Nanny State Shows Signs of Life
Poor old New Zealand is returning to the Dark Ages. With the current Left Wing administration in power, all sorts of do-gooders and centralist planners have emerged from the woodwork like herds of hungry slaters and earwigs. They sense an opportunity. They have at last got a lever upon power. The Left Wing is sympathetic to their concerns. And the Left Wing believes in government being omni-competent. And the Left Wing want to make New Zealand a perfect society.
The latest deal is the looming imposition of a sugar tax. You know--one of those things imposed for our own good. We are obtuse and ignorant people. Our betters will guide our behaviour into better paths by means of taxing what is "bad" and subsidizing what is "good".
Dr Eric Crampton gives us the skinny on the ineffectual outcome of sugar taxes and their ilk.

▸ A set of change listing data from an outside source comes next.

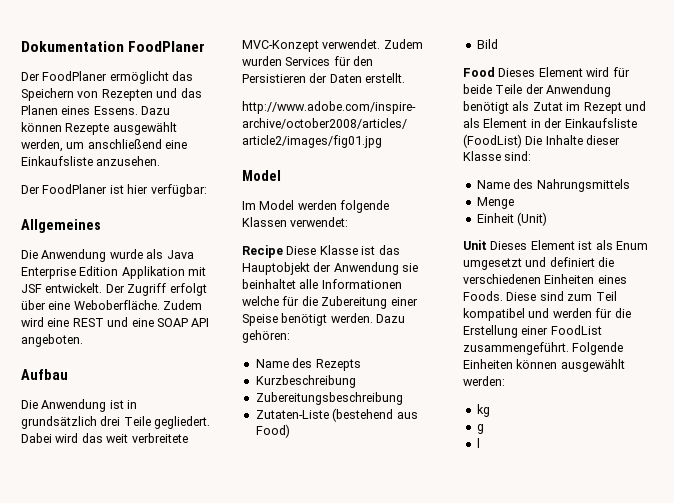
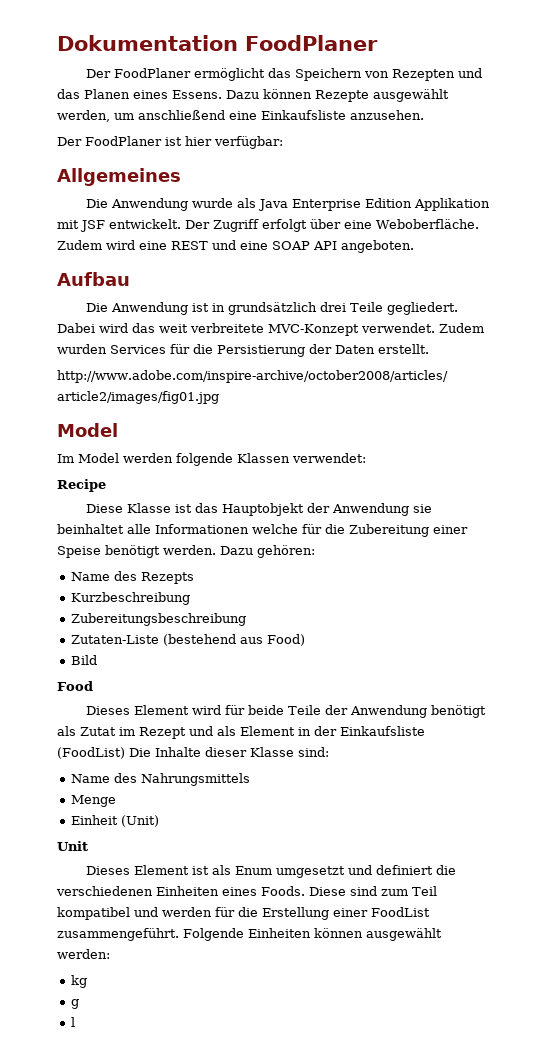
[353,56,374,66] [242,74,306,83] den Persistieren -> [193,344,305,357] die Persistierung
(283, 251) none -> (106, 485) //
(495, 72) none -> (93, 686) //
(487, 245) none -> (88, 846) //

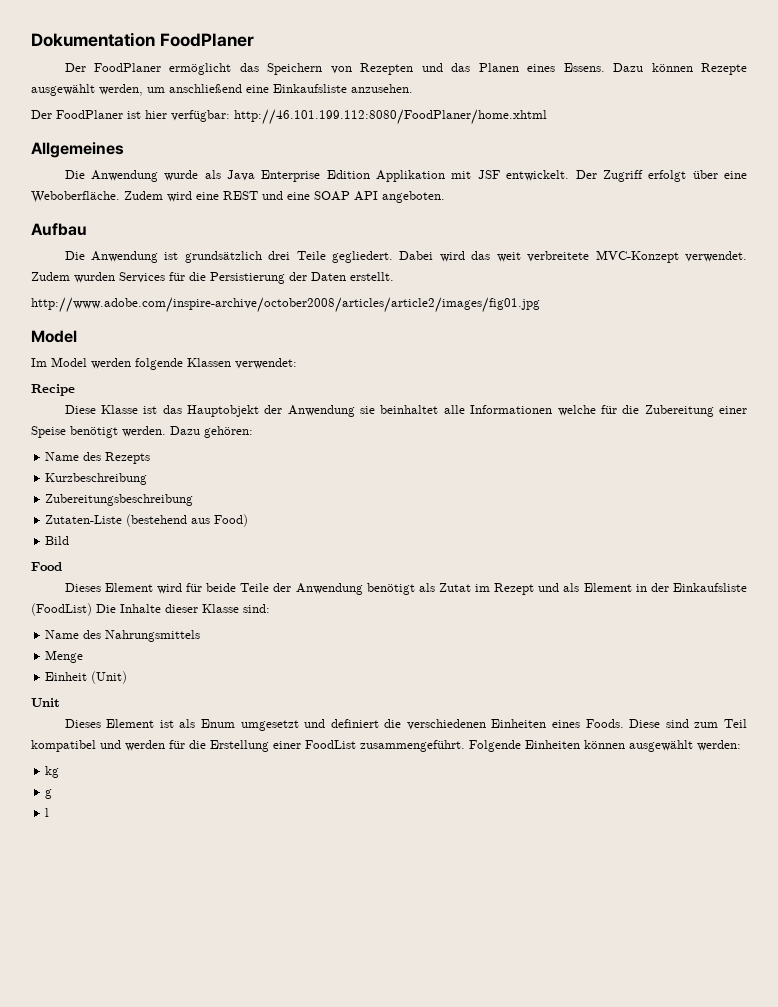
(283, 142) none -> [234,109,547,125] http://46.101.199.112:8080/FoodPlaner/home.xhtml
[212,303,226,312] in -> (179, 256) none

To begin with, sugar taxes are offensive. They presume that some government official knows better than you about what food choices are best for you. And when we think about how they're generally aimed at things like soda rather than expensive coffee drinks, they're also deeply classist. They presume poor people are too dumb to make the 'right' choices and must be guided by their betters.There is a precedent in New Zealand--taxes on tobacco in order (eventually) to outlaw tobacco. This mindset has created the precedent for all sorts of taxes to direct and control human behaviour. But Crampton is not impressed:
But even if you were OK with that, there's another problem. Should it be taxed? Sugar taxes of 10 or 20 per cent – the range usually advocated – simply do not affect consumption very much. [Stuff]
Everybody talks about how tobacco taxes have cut tobacco consumption, but let's be realistic. The tax on a single cigarette stick is $0.83. The cheapest cigarettes I can find online are Easy Reds, at $19.90 for a pack of 20. Each of those then has 17 cents of tobacco, and 83 cents of excise. That isn't a 10 or 20 per cent tax. Even if the Government taxed sugar as heavily as it taxes tobacco, people could just switch to other forms of junk food.And, we might add, the huge taxes upon tobacco have resulted in an unintended terrible consequence: a crime wave which has terrorized innocent people. Tobacco is now so expensive it has become a valuable commodity in its own right. The gangs prey at will upon innocent and defenceless shopkeepers in corner convenience stores who sell the stuff. Ah, but it's all in a good cause. You can't make an omelette without breaking a few eggs--which, in this case, happen to be Indian shopkeepers. [We fear the lack of concern for these folk borders on institutional racism.]
If the government were to tax sugar as heavily as tobacco there is another problem besides a sharp increase in violent crime:
Until vaping, if you wanted nicotine, you had to buy cigarettes. But there are all kinds of tasty and potentially unhealthy things out there that people could shift to if there were a tax on sugar. The effects of tax on health would then be much smaller than you might think from a naive estimation from any reduction in sugar consumption. If people flip from chocolate bars to crisps, are they really that much healthier? Unsurprisingly, in the real world, sugar taxes have not done much to improve health. But don't just take my word for it.The consensus by those who have studied the actual of sugar taxes is that they are ineffectual:
The Ministry of Health commissioned the NZIER (New Zealand Institute of Economic Research) to review the literature on sugar taxes around the world. NZIER found little effect of sugar taxes on consumption, and no evidence of health benefits.Sadly, this is not likely. Our Leftist government has a deep belief in the omnicompetence of government rules, regulations, laws, and money to re-create the Garden of Eden. Evidence to the contrary will not withstand such purblind faith.
And documents released to the New Zealand Initiative by the Ministry of Health showed that the ministry had reached a very similar conclusion about sugar taxes, advising the minister that there is "insufficient evidence that a sugar tax would be effective in reducing obesity". The ministry also warned that the quality of evidence presented in favour of sugar taxes "is a major concern". All of that means that, even if sugar taxes were easy to implement (and they are far from easy to implement), there would still be no good reason to do it.
It is time that public health activists simply admitted that they got this one wrong and left us alone.